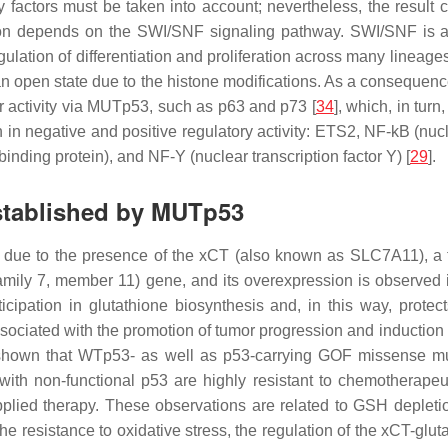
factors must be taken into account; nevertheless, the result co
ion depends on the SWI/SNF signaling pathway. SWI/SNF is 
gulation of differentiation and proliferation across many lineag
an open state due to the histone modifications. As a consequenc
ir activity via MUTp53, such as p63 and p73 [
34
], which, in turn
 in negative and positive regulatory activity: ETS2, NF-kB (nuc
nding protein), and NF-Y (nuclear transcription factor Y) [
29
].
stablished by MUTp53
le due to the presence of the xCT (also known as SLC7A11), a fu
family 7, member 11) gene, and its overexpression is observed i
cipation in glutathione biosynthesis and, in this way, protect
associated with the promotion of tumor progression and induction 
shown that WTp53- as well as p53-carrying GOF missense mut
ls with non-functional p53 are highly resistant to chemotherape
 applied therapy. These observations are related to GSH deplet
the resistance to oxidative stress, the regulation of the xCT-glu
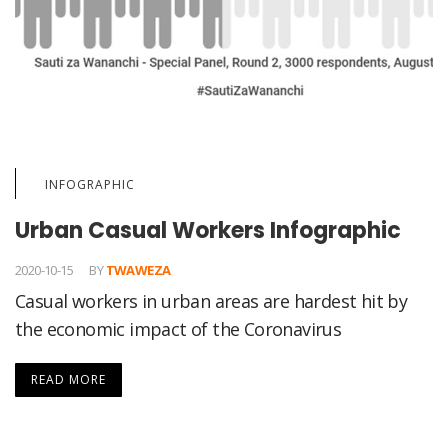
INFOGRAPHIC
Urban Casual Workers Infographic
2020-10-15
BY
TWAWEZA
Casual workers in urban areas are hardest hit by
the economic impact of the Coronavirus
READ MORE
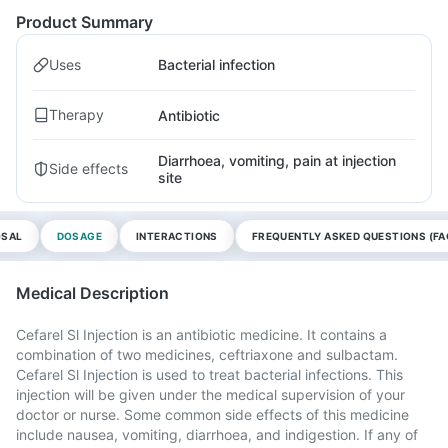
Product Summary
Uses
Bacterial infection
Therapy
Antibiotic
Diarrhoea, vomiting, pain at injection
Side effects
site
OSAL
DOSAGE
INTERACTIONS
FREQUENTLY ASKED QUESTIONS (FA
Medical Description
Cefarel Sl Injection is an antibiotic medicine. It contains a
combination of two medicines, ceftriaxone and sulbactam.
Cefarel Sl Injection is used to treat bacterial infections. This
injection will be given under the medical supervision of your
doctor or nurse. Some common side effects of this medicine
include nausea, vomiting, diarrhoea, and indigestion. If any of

--

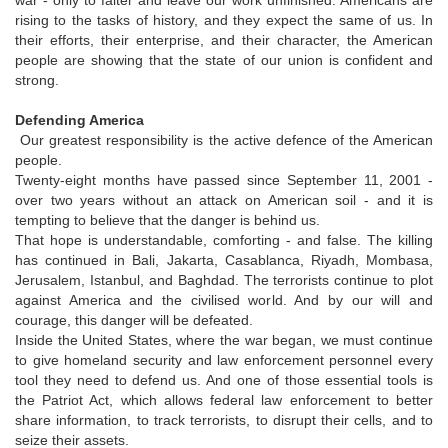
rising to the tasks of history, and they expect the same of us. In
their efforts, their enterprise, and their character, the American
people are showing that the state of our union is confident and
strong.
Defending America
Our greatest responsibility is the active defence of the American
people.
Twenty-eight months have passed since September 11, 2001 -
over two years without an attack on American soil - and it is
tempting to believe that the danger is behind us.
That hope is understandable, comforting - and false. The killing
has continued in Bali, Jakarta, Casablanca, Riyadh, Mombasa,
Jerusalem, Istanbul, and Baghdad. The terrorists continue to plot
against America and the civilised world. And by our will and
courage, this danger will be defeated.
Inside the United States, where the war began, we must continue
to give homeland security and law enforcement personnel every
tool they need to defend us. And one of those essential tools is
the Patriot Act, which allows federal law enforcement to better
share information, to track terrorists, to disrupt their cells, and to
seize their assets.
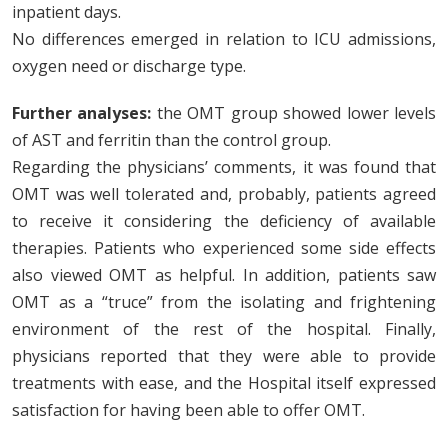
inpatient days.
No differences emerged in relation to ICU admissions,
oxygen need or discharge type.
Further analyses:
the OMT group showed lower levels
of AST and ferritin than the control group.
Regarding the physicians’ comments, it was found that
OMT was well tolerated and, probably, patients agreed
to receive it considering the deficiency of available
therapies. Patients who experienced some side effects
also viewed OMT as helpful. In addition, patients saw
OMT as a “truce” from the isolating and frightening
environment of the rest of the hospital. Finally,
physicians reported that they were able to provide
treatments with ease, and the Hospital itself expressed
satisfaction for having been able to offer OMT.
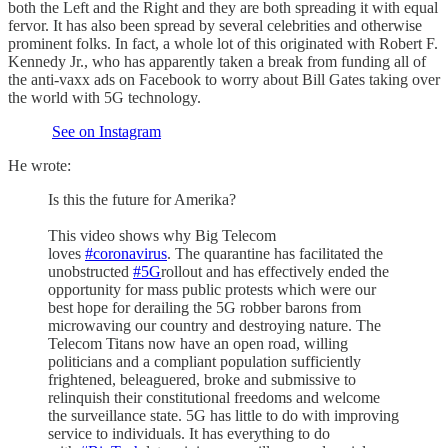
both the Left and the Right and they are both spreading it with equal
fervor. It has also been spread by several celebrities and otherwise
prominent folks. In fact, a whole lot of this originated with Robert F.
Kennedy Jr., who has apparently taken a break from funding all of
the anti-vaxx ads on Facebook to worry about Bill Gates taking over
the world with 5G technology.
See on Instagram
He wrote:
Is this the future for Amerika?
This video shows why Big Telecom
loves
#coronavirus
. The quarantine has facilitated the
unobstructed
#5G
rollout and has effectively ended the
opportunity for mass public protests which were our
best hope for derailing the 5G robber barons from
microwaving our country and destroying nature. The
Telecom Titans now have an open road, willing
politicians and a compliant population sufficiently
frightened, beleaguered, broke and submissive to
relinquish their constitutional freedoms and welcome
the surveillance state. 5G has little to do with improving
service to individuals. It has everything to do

PROBLEM REQUIREMENTS: The required output is a copy of each line in the records where the string "were" occurs.

RESPONSE TO THE EXERCISE:
physicians reported that they were able to provide
opportunity for mass public protests which were our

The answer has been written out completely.